> [Quoted text]
---

Crane felt the Martinsville, Indiana, community still wanted a physical newspaper filled with local stories. Industry experts advised against the move: print circulation continues its steep decline nationwide, and one man surely wouldn’t be enough to reverse widespread industry trends. Crane decided to try anyway.
Crane, founder and editor of the young newspaper, describes his path into journalism as a “stumble.” The Martinsville native earned his degree in theology, taught English to Chinese factory workers in the Northern Mariana Islands and spent time as a “snowboard bum” in Colorado. He settled back in his hometown and began his local journalism career after getting his master’s degree from nearby Indiana University.
Starting in 2017, Crane was a reporter and then editor for the Reporter-Times, a newspaper based in Martinsville and founded in 1889. Gatehouse acquired the paper in 2019, which was later acquired by Gannett the same year. Crane left in 2022, and the Times’s last reporter left the same year. A reporter hasn’t been hired at the Reporter Times since. After 130 years, Martinsville no longer had local journalism.
Six months after the county fair, the Correspondent increased its subscribers to nearly 2,000. Nearly all subscribers pay to receive the paper weekly. A six-month print and digital subscription is $45, and the annual subscription is $75. Subscriptions also include access to the paper’s website.
Newspapers in towns of around 12,000 are hardly ever optimistic these days. Small papers nationwide continue to close their doors and slash production days. Roughly two and a half newspapers closed every week in 2023. Yet in Martinsville, the Correspondent plans to increase page counts and add color pages.
“We don’t care about our online,” Crane said.
Residents have even agreed to higher prices in exchange for a better print product, according to the Correspondent’s CFO Josh Messmer.
The paper isn’t profitable yet, but it expects to break into profit by the end of the year — far sooner than Crane and Messmer originally expected.
Crane initially told his investors they should be ready to depart with their money and never see it again. That didn’t deter the group of nine from investing $250,000 anyway. The goal wasn’t to make a profit but to bring back a community newspaper.

---

> [Recorded data]

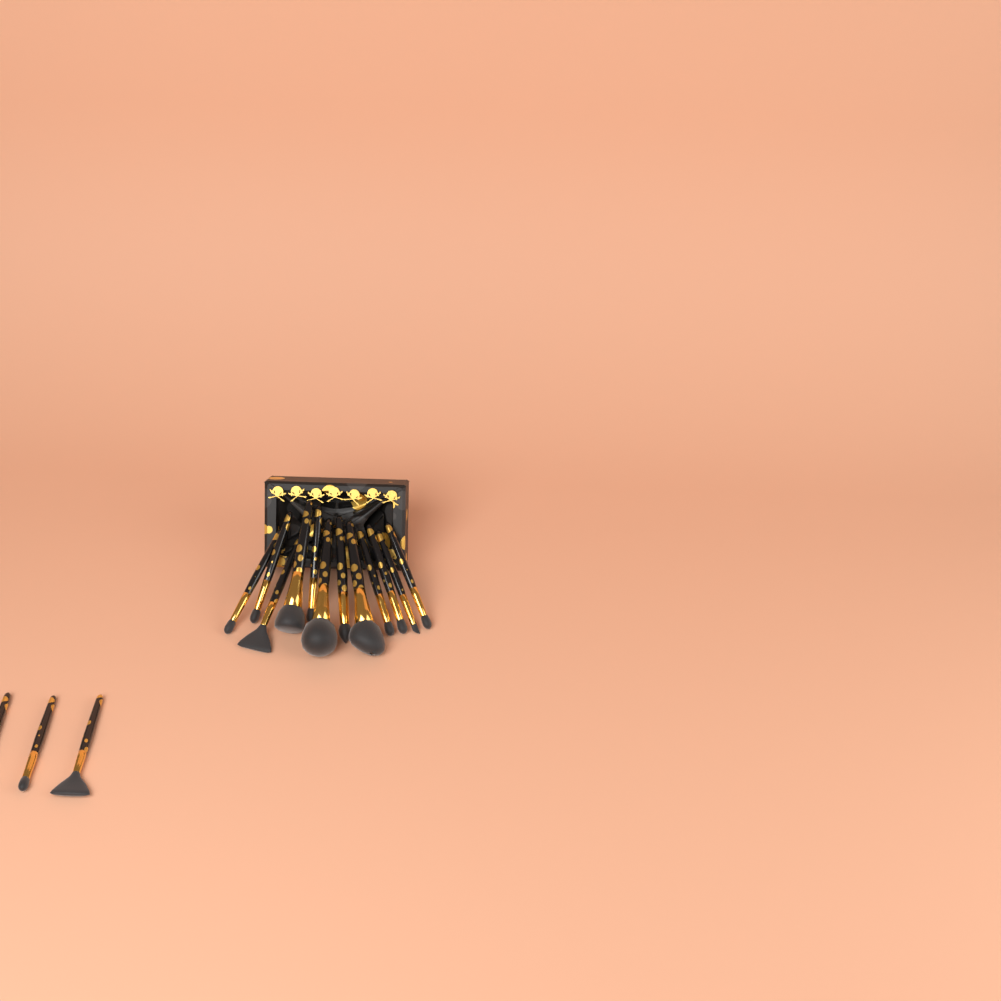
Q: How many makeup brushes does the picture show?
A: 15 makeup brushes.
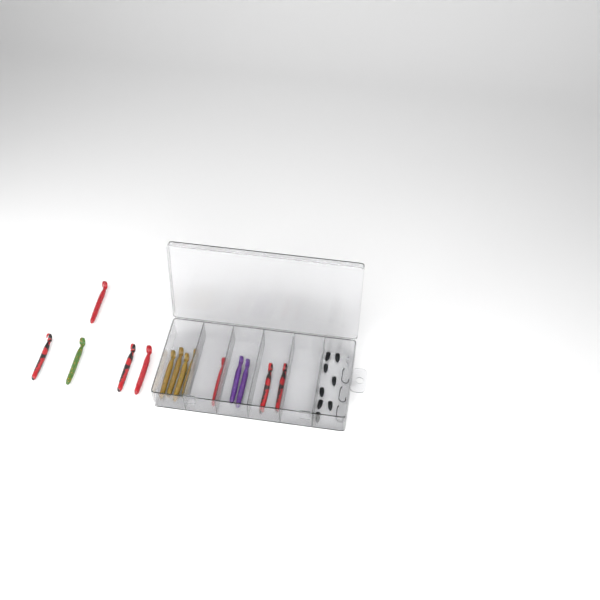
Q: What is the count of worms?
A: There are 14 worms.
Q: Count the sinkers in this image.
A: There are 8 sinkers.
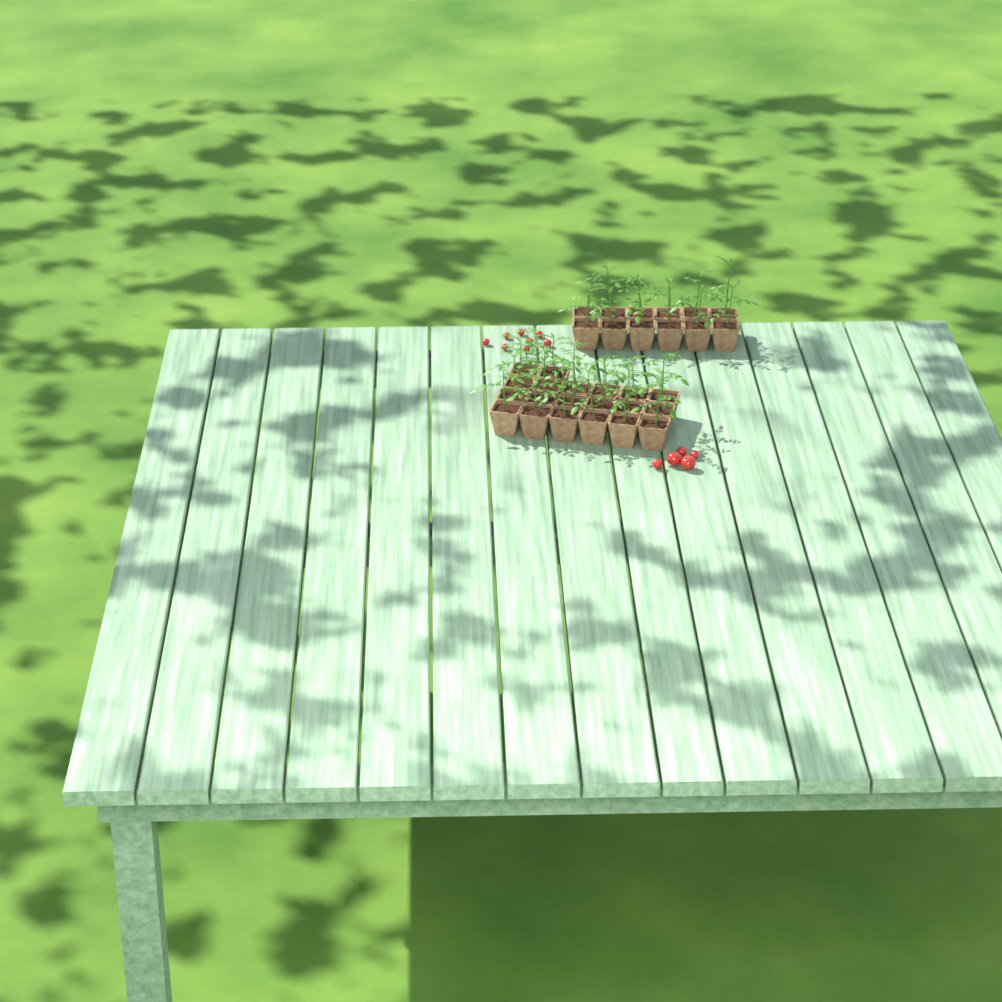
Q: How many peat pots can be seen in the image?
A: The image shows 32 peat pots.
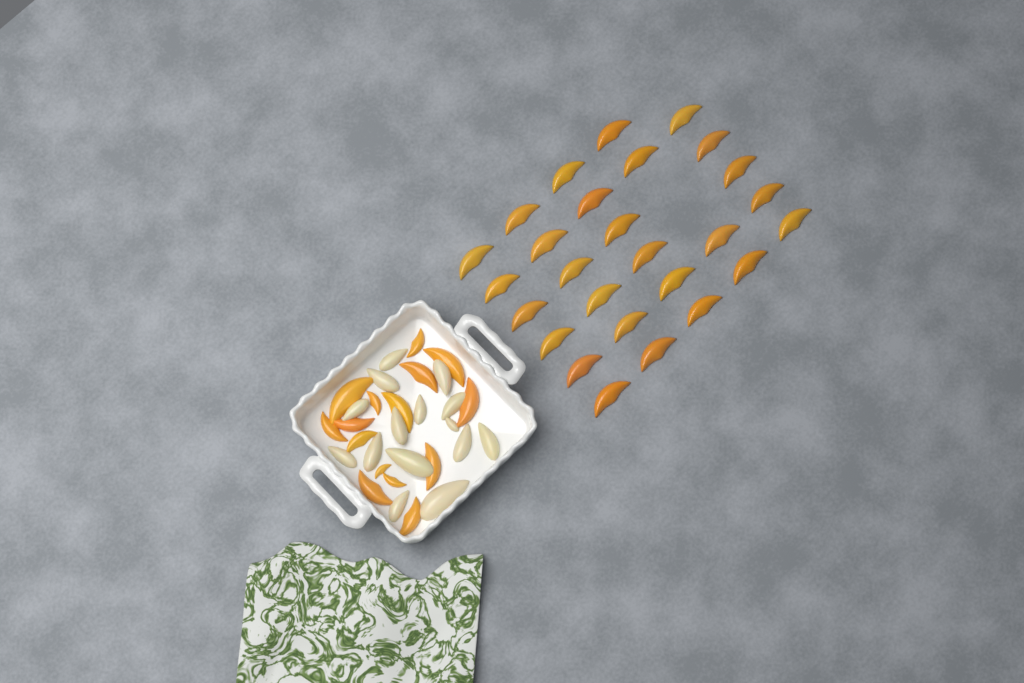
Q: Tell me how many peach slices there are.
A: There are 42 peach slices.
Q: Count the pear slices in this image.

---

> [Instructions]
• a. List every distinct year mentioned in the article about the Martinsville newspaper, in the order each first appears.
• b. Continue the article about the Martinsville newspaper from the point where it stops.

> [Answers]
• a. 2017, 1889, 2019, 2022, 2023

• b.
Morgan County’s media coverage is similar to that of rural and small cities nationwide. Martinsville, the county seat, is sandwiched between the state capital of Indianapolis and Bloomington, the home of Indiana University. Being adjacent to these cities, the bigger markets often overshadow Martinsville’s stories.
When Crane set out to bring local news back to Morgan County after years of editing and reporting in his hometown, he brought together community stakeholders to purchase the Reporter-Times. Gannett, the corporate owners of the Reporter-Times, declined its offers. Undeterred, Crane asked his investors if they would back an even more ambitious idea: a brand-new newspaper in 2023.
The Correspondent has done everything it can to effectively brand itself as a local newspaper. Stories are locally written and locally sourced, and there isn’t much that would appeal to a reader outside the county. Crane writes columns about his family and the birth of his most recent child. Community members contribute pieces about the joys and trials of aging, the magic of March Madness and recommendations for home-cooked recipes.
All in all, it’s what a community newspaper used to be.
Newspapers operate in a unique prism. They are community assets but also profit-generating devices. Journalism is often thought of similarly to teaching, art, or historical research: to enrich lives rather than fatten wallets. But the economic models of journalism do not reflect its perception. Historically, newspapers became one of the most profitable industries in the developed world in the 20th century. With declines in the following decades, newspapers that could not keep a profit margin were shuttered.
When the last paper in rural McDowell County, West Virginia closed last year, residents likened the loss to losing a family member. Areas that lose local news coverage are more likely to be older, low-income and less likely to be college-educated.
The documented impacts of news deserts are widespread. Local newspapers are a bedrock of community information. They increase institutional trust and combat misinformation in ways national media outlets cannot. They also document the lives and stories of those in the community.
Just a few blocks from the Correspondent’s headquarters, an office sits empty in Martinsville’s quaint downtown. The office bears the sign “The Reporter, since 1889” and a note on the door that says “closed, please call again.” But every day and hour are the same: an empty office and a locked door.
Despite its lack of personnel, the paper is not out of business. The Times is now what industry experts call a “ghost newspaper.” The paper has an updated website and still offers a print edition, but it's filled with stories from Gannett-owned newspapers outside of Morgan County with functioning newsrooms.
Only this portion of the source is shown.